Leonard's mom have always told him that life is full of colour if he would only allow himself to look at them and savour. She was right, he thought watching the sky change outside Jim's hospital window, only Dr Leonard McCoy had his own palette of them, and much like the old modernist Kandinsky attributed them to notes and music, Leonard gave them feelings.
People kept telling him the colour of love was Pink like the first baby blossoms of spring, but Leonard knew better. He had seen the tarnish in that pretty soft pink, the real colour of love was the Magenta Crayola that muddy, foggy violet that was half way between the softness and gentleness of the baby pink and the bright pure passion of the purple. It was neither here or there, forever looking dulled. It was the tragedy of watching the first bright purple colours of the passion of love at first sight, tamper down with getting to know your love better and dull down to the muddy violet.

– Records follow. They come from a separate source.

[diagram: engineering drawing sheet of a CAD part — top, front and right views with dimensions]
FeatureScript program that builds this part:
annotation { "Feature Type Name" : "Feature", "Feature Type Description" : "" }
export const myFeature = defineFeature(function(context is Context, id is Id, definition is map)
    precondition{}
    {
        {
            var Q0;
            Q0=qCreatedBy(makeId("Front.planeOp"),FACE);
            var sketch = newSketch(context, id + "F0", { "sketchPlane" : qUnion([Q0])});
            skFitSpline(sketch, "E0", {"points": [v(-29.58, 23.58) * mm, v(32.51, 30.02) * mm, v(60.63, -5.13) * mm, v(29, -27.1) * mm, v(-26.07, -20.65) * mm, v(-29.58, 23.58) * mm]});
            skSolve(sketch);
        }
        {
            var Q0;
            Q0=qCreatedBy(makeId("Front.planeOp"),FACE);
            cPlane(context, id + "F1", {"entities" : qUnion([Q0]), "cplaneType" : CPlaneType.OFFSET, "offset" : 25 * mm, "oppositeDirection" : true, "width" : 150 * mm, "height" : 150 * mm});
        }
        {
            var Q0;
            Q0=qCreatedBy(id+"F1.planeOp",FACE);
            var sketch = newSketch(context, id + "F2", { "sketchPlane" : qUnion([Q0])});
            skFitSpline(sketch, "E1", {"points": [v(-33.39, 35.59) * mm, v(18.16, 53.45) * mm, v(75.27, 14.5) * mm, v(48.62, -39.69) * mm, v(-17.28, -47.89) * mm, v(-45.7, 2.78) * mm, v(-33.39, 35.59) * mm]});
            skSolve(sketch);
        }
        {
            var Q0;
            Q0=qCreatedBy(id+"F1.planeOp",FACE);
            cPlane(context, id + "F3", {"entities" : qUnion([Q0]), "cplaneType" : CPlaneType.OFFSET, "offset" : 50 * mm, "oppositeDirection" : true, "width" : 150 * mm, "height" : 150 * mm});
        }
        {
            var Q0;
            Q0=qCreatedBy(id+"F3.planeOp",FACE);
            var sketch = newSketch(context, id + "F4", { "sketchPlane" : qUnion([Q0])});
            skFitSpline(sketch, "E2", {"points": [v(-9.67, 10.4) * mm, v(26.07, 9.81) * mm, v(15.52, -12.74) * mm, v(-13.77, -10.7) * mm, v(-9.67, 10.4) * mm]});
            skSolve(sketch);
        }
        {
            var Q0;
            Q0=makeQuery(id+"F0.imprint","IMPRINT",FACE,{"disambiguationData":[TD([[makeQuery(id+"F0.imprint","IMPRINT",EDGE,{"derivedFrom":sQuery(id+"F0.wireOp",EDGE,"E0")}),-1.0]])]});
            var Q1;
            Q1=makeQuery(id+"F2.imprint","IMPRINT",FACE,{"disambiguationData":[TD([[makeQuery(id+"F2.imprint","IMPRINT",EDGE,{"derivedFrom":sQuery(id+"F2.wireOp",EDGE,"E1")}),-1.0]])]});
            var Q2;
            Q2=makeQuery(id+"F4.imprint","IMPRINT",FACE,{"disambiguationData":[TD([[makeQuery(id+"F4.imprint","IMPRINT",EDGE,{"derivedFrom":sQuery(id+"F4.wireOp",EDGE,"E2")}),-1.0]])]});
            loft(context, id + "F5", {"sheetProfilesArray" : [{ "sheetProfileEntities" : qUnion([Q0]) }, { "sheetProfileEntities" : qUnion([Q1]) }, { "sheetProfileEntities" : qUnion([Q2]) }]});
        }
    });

However, he always agreed on the common convention that the Green was the colour of jealously and of hate, he had suffered them both. That little monster that stirred in every human bearing the toxic colour of poison and spite running through your veins and heart with bitterness and disappointment. Although, Leonard was sure that a passion like this could easily turn Red, the colour of vengeance and the spilled blood of the enemy or the unfaithful lover.
The thought of blood made the doctor tear his gaze away from the darkening sky and look at the recumbent captain in the medical bed. It has been four days since the transfusion of Khan's blood, bud Jim haven't moved so much as a muscle to indicate what was happening in his body. If it wasn't for the beeping machines, he would look as dead as he was four days ago.
Ever since Leonard was a boy he had learned to associate the colour of Black with the death and mourning, only when he became a doctor did he learn that the colour of death was not black, but the deep, deep cold of the blue. The deep winter blue like a frozen mulberries that Jim's lips had become when he opened the body back brought to him by Scotty. The cold, sickly, ugly grey pallor the skin turns when the blood frizzes in the veins. Leonard never wants to see that, ever again, not on Jim.
Leonard had to admit that he too has a favourite colour. It's the clear azure blue of Jim's beautiful eyes, like a cloudless sky on a beautiful summer morning, or the most purest of spring waters.